## Directions
a) How many lines in the records contain the string "United"? Case counts. Give only the number.
b) Write the next part of the tribunal order in Kothari Products Ltd. vs C.C.E., picking up after its last sentence.

## Text block
BEGIN
Customs, Excise and Gold Tribunal - Delhi

Kothari Products Ltd. vs C.C.E. on 28 February, 2007

Equivalent citations: 2007(116)ECC562, 2007ECR562(TRI.-DELHI), 2007(212)ELT558(TRI-DEL)

ORDER
 

P.K. Das, Member (J)
 

1. The relevant facts of the case are that the appellants are engaged in the manufacture of Pan Parag Gutkha and they are liable to pay duty under Central Excise Act. The Food Inspector seized 203 cases of Gutkha under the Prevention of Food Adulteration Act in May'98 alleging violation of the provisions of the said Act. The learned Judicial Magistrate First Class vide order dt. 31.7.03 ordered for destruction of the said goods as the goods were smelling bad and not fit for human consumption. As such the appellant by its letter dt. 6.8.03 requested the Commissioner of Central Excise for remission of duty of Rs. 5,06,688/- on stock of Pan Parag Gold Gutkha 203 cases. By order dt. 2.11.04, the Commissioner of Central Excise rejected the application dt. 6.8.03 for remission of Central Excise Duty. Hence the appellant filed the present appeal.
END
## Information supplied
BEGIN
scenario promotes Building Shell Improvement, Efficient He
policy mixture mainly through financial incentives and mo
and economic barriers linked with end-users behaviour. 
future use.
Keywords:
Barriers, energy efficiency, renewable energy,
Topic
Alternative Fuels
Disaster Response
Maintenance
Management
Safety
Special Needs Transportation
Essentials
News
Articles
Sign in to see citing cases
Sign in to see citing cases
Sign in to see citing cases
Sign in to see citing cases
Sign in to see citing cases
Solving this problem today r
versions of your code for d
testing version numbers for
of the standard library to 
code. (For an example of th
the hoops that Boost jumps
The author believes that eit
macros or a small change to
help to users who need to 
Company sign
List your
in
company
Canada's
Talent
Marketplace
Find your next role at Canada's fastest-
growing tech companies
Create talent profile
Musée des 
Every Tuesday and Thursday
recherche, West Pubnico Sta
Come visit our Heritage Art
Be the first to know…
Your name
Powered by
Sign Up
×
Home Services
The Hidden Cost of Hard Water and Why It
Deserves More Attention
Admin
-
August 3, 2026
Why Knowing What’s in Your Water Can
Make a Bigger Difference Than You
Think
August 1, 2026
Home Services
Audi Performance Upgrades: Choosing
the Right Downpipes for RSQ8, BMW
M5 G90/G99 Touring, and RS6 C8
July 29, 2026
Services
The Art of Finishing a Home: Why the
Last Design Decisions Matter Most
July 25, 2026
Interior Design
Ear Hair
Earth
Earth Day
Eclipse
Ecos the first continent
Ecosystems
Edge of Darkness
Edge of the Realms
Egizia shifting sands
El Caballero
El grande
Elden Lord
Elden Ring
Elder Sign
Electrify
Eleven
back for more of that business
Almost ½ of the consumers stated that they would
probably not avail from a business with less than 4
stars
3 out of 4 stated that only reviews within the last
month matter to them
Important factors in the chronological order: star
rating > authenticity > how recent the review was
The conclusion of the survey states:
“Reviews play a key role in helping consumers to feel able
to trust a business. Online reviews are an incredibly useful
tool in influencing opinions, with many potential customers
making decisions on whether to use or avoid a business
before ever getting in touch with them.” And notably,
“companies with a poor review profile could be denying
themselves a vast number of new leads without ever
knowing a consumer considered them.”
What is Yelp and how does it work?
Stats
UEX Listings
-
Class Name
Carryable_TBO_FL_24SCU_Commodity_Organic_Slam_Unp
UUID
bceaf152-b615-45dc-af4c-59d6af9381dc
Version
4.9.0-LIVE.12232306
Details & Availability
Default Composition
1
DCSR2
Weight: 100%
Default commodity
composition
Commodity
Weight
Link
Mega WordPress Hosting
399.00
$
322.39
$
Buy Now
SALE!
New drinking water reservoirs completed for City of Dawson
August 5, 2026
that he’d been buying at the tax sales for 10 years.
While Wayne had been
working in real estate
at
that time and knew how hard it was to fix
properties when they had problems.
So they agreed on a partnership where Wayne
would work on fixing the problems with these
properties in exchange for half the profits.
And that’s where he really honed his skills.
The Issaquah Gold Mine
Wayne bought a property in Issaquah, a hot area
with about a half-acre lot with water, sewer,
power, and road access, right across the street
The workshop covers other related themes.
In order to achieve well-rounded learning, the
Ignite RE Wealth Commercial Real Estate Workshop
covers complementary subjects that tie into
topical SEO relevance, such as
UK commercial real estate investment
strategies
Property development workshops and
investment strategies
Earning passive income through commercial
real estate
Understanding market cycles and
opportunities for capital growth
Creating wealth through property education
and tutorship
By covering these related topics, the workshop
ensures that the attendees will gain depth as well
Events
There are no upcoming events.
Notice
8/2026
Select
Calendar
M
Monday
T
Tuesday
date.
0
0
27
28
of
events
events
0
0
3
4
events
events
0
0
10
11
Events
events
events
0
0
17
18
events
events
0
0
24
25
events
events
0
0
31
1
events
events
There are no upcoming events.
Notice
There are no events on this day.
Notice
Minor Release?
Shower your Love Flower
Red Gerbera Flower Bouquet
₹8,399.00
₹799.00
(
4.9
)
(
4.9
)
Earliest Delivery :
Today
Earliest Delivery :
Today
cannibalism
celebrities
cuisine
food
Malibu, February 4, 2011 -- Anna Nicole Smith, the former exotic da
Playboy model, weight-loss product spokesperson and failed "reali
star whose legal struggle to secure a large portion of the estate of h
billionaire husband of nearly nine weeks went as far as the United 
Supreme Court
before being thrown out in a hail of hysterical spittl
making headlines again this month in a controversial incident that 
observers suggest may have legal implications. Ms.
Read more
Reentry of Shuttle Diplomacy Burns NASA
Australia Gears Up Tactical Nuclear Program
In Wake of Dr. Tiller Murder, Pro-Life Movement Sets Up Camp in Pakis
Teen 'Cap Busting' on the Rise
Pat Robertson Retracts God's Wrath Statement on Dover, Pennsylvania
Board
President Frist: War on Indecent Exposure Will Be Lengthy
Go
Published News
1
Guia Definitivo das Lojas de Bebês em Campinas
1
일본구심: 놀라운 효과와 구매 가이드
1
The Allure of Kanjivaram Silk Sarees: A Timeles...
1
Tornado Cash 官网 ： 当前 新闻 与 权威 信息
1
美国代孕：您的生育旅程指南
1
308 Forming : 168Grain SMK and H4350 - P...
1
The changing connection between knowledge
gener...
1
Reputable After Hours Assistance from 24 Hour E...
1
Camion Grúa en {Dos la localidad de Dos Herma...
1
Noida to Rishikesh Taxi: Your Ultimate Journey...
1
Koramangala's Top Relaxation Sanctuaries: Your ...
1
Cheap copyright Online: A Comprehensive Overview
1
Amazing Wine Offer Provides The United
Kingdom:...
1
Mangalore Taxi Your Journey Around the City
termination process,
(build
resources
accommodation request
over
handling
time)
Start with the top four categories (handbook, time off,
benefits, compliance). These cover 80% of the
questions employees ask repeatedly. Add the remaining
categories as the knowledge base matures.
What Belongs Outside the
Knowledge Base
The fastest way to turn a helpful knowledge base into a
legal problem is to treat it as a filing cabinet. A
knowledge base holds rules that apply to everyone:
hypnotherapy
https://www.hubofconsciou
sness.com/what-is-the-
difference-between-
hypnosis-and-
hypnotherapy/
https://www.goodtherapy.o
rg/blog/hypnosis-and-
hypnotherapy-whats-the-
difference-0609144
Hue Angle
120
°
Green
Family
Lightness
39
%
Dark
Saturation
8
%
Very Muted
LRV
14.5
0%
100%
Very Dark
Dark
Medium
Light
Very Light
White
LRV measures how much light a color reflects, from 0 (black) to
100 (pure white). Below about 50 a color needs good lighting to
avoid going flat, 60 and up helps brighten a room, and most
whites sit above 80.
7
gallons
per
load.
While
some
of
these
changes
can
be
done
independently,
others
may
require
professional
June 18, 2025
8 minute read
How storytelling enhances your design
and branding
END
## Answers by task
a) 2

b)
2. Ld. Counsel on behalf of the appellant submits that the Commissioner accepted that the goods become unfit for marketing or for consumption and therefore, the appellant is entitled for remission of duty under Rule 21 of Central Excise Rules, 2002. He further submits that the Commissioner rejected the remission of duty on the ground that the appellant failed to make their case that the said goods have become inedible or unmarketable due to unintended reasons beyond their control. According to the Ld. Advocate, such findings are beyond the scope of Rule 21 of the said Rules. In this connection, he relied upon the following case laws:

1. Bihar State Sugar Corporation Ltd. v. CCE, Patna 2002(149) ELT.530 (Tri.-Kolkata)
2. Basti Sugar Mills Co. Ltd. v. CCE, Allahabad 2001(133) ELT.95 (Tri.-Delhi)
3. U.P. State Sugar Corporation Ltd. v. CCE, Allahabad 2001(138) ELT.1196 (Tri.-Delhi)
4. Ganeshwar Ltd. v. CCE, Allahabad 2002(141) ELT.654 (Tri.-Del)
5. Bihar State Sugar Corporation Ltd. v. CCE, Patna 2006(194) ELT.42 (Tri.-Kolkata)

3. Ld. DR reiterated the findings of the Commissioner of Central Excise.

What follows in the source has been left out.